| > The same goes with human TAs that are extensively used in undergrad introductory programming classes. They can also be unreliable in many cases. Ehh. Those TAs, if they feel they might be wrong, can consult the lecturer/professor. And if they feel they might be wrong, they can just say so. IMO there is little to no comparison between a bad TA and a confidently-wrong LLM (having been a TA who knew to consult the professor if I felt I was not on solid ground). LLMs have no experience with teaching, they have no empathy for students grappling with the more challenging things, and they can gain no experience with teaching. Because it's not about spewing out text. It's about guiding and helping students with learning. For example: can an LLM sympathise or empathise with a cybernetics student who is grappling with the whole conceptual idea of laplace transforms? No. It can only spew out text with just the same level of investment as if it was writing a silly song about cats in galoshes on the Moon.
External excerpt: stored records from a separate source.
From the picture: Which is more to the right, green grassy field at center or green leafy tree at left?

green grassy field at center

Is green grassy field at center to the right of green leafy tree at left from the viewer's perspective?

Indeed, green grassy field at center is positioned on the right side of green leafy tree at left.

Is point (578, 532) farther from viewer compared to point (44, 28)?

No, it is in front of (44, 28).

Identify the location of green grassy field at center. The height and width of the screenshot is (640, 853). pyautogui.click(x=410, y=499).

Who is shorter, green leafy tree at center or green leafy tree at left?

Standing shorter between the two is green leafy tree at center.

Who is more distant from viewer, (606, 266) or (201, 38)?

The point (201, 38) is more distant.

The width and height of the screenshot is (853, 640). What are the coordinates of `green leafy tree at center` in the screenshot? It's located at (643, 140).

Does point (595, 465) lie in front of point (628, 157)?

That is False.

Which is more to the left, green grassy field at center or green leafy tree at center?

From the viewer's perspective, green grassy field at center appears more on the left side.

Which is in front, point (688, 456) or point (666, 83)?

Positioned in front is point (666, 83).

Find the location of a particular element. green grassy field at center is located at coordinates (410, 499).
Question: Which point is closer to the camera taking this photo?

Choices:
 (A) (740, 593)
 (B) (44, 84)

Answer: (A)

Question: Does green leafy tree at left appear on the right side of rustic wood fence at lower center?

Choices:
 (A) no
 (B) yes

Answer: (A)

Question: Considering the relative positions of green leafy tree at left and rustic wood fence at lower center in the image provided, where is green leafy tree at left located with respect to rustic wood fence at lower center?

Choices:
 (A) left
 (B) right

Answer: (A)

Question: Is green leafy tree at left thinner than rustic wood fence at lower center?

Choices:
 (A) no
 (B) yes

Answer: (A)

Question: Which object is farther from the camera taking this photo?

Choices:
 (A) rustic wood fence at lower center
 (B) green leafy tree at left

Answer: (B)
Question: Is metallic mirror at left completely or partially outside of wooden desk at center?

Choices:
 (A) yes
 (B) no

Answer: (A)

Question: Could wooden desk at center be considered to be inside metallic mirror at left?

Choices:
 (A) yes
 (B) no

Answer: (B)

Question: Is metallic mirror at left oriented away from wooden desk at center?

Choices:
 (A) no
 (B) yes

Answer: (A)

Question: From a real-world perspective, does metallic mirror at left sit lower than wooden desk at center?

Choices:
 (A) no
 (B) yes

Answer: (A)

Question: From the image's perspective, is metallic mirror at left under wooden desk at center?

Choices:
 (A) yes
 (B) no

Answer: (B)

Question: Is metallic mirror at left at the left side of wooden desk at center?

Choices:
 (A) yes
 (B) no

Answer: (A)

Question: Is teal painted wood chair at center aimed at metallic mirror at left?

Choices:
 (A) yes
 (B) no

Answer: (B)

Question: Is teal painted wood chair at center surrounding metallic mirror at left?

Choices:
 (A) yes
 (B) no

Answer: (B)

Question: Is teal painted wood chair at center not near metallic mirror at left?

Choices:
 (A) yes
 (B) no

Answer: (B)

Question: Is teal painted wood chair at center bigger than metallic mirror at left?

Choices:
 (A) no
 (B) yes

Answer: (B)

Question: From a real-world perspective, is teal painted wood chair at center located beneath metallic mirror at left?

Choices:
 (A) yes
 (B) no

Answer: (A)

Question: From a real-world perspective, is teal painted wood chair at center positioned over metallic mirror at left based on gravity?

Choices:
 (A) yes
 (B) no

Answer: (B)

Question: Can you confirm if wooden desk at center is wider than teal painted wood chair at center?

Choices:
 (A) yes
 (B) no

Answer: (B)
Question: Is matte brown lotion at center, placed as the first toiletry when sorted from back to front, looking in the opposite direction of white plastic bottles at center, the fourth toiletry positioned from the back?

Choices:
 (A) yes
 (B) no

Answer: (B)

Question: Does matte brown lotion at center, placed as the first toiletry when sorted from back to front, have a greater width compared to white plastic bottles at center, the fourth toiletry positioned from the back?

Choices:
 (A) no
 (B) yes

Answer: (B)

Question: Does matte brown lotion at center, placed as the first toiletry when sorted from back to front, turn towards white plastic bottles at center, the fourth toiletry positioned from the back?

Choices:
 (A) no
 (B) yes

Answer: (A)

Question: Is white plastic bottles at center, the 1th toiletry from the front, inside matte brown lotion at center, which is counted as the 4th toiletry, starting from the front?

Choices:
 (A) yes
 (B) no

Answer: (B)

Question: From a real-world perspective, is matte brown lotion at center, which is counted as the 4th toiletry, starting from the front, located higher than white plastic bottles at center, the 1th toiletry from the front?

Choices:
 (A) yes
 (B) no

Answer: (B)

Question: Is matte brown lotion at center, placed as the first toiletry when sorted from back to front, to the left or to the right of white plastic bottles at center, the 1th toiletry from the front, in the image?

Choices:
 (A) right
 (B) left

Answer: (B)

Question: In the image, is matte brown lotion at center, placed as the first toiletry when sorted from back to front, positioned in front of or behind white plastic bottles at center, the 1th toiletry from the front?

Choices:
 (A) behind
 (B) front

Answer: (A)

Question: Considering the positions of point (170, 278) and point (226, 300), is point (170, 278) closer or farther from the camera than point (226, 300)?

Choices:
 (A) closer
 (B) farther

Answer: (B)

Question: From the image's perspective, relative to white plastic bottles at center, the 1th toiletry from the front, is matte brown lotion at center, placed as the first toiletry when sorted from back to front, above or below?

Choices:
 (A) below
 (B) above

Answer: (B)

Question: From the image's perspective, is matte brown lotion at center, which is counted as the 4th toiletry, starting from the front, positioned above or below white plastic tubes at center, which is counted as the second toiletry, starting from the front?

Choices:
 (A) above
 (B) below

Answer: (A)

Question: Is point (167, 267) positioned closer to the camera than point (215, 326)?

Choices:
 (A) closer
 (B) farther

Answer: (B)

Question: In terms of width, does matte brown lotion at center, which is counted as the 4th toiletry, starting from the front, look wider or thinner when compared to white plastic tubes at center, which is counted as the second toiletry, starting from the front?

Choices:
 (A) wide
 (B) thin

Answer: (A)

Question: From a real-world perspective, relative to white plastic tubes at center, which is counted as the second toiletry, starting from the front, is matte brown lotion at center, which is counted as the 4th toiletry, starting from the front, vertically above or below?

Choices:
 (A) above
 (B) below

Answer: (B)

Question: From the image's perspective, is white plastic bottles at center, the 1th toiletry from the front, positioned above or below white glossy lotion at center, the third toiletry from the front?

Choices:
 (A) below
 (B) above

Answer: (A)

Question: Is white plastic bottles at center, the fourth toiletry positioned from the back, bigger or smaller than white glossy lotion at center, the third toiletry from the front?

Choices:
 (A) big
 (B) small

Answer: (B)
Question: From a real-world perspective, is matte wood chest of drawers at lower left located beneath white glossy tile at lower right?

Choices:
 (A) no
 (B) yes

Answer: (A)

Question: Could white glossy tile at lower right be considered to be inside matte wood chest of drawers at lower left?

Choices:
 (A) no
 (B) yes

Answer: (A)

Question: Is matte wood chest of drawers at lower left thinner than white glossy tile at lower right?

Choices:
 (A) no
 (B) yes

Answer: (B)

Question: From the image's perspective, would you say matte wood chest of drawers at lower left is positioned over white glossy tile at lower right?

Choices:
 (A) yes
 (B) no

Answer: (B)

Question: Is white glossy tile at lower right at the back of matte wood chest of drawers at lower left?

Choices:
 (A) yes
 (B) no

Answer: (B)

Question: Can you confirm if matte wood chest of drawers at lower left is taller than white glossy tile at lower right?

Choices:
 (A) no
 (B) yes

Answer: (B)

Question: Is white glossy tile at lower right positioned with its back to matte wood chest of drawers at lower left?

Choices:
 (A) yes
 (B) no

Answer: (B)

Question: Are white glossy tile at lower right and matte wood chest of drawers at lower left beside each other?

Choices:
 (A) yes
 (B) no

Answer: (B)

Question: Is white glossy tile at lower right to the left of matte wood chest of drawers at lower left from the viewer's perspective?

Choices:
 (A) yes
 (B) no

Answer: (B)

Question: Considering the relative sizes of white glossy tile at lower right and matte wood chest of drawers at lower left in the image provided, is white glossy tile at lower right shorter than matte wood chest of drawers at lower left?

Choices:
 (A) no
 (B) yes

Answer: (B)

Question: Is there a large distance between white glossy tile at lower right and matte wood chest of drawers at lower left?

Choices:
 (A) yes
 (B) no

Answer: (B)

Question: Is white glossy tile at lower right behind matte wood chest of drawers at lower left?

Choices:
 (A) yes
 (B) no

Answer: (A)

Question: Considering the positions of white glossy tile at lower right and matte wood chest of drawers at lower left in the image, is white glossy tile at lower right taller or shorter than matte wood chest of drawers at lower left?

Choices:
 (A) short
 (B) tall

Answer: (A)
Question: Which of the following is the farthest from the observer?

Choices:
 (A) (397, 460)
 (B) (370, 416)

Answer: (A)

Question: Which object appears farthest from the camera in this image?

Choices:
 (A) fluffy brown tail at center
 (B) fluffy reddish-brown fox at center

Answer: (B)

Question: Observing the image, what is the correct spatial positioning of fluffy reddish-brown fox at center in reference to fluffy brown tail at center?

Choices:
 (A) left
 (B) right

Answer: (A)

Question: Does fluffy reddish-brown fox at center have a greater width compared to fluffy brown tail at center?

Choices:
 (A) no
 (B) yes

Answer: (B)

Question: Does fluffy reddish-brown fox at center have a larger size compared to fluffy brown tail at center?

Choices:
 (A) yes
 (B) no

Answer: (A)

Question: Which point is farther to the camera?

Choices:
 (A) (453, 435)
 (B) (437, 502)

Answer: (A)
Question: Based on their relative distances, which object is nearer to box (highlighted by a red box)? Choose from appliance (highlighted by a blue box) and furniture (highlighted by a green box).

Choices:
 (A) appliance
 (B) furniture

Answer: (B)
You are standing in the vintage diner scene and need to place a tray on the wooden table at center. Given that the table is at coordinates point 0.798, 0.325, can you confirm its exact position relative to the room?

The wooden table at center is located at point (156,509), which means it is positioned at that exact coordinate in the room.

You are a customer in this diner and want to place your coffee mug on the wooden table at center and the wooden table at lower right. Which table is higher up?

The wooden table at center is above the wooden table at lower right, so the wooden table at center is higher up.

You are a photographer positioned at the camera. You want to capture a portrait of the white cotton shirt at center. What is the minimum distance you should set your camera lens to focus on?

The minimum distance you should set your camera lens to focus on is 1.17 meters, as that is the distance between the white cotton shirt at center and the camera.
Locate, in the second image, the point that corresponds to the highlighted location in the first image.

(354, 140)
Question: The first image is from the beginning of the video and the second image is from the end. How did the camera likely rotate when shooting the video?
I wish we were not in this "well humans also..." justification phase. It is genuinely disrespectful to actual real people and it's founded on projection. And in this case, it will also shut down the pipeline of academic progression if TAs are no longer hired. Why are we doing this to academia when the better approach would be giving TAs better training in actual teaching? More-senior academics doing this kind of research work is absolutely riddled with moral hazard: it's not your jobs immediately on the line. ETA: sooner or later, people in the generative AI market should really consider not just saying that we should talk about the ethical implications, but actually taking a stand on them. It's not enough to produce something that might cause a problem, rush it into production and just say "we might want to talk about the problems this might cause". Ethics are for everyone, not just ethicists. |
The TA system feels like a hack where university gets to get free labor out of PhD students, but the undergrads suffer for it. I don't think there's much to glamorize. Nor do I think there's much to salvage from the days where you needed to attend office hours to get help. You see it as this critical human experience in uni but I don't.
That said, half my professors at uni also prob didn't want to teach. They were there for research.